*Given task*. Copy out the lines of the data from the line containing "class: Magnoliopsida" through the last line, including both of those lines.

*Records for the task*.

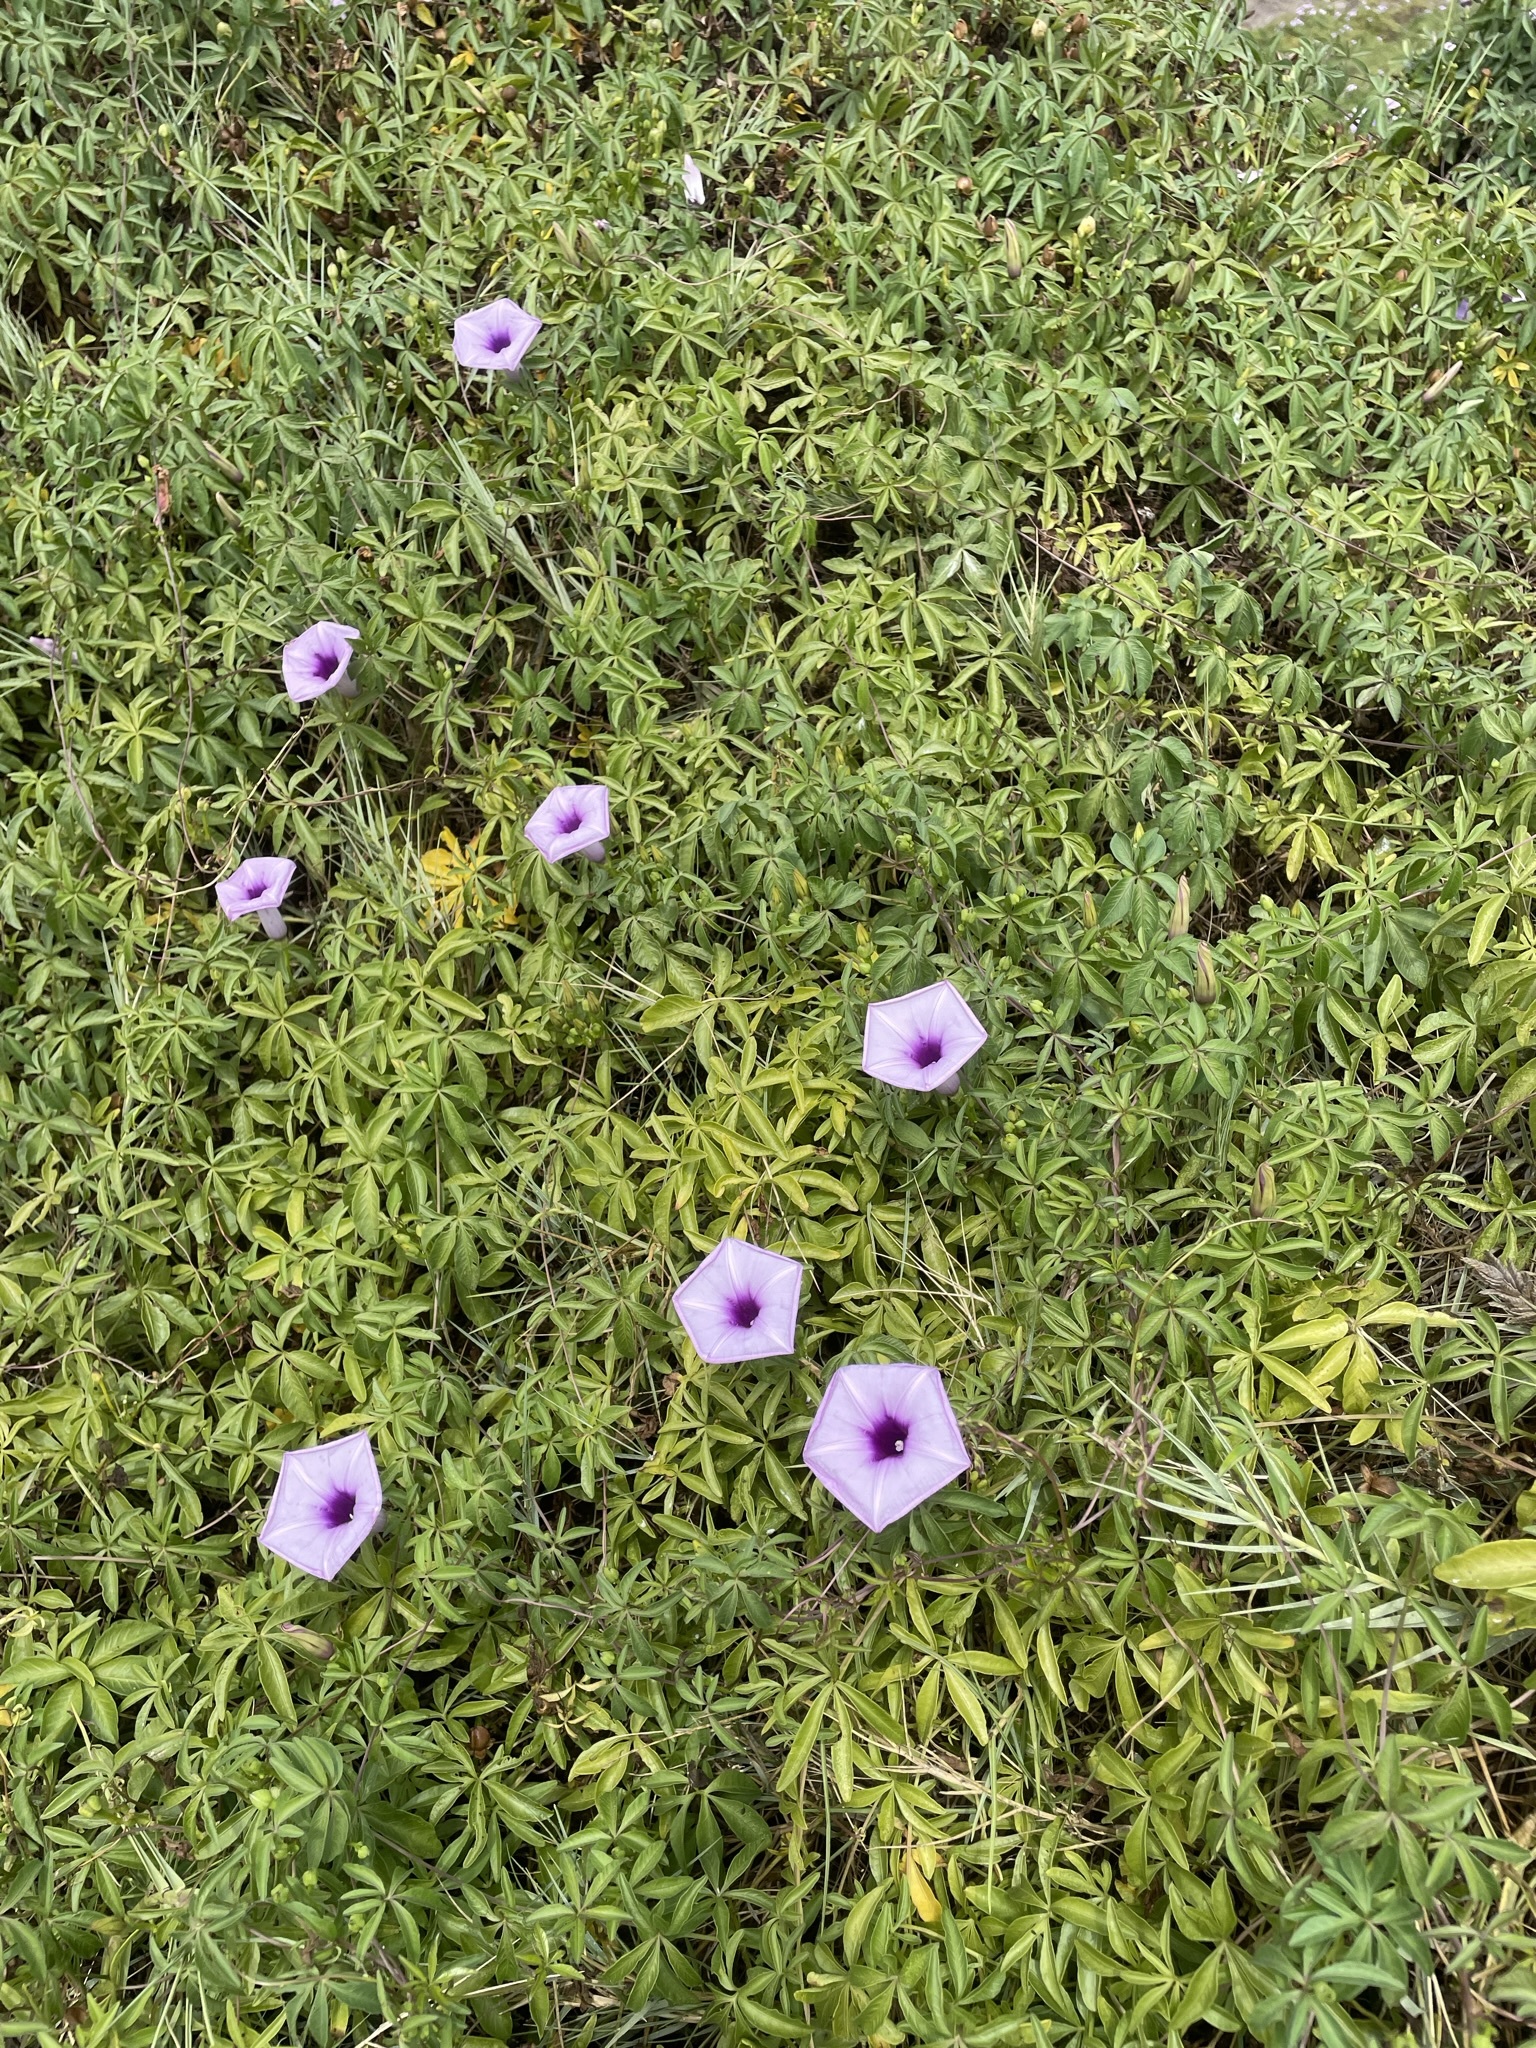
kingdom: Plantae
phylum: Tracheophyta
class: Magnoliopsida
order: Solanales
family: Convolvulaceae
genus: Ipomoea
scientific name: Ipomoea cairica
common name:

*Solution for this exercise*.
class: Magnoliopsida
order: Solanales
family: Convolvulaceae
genus: Ipomoea
scientific name: Ipomoea cairica
common name:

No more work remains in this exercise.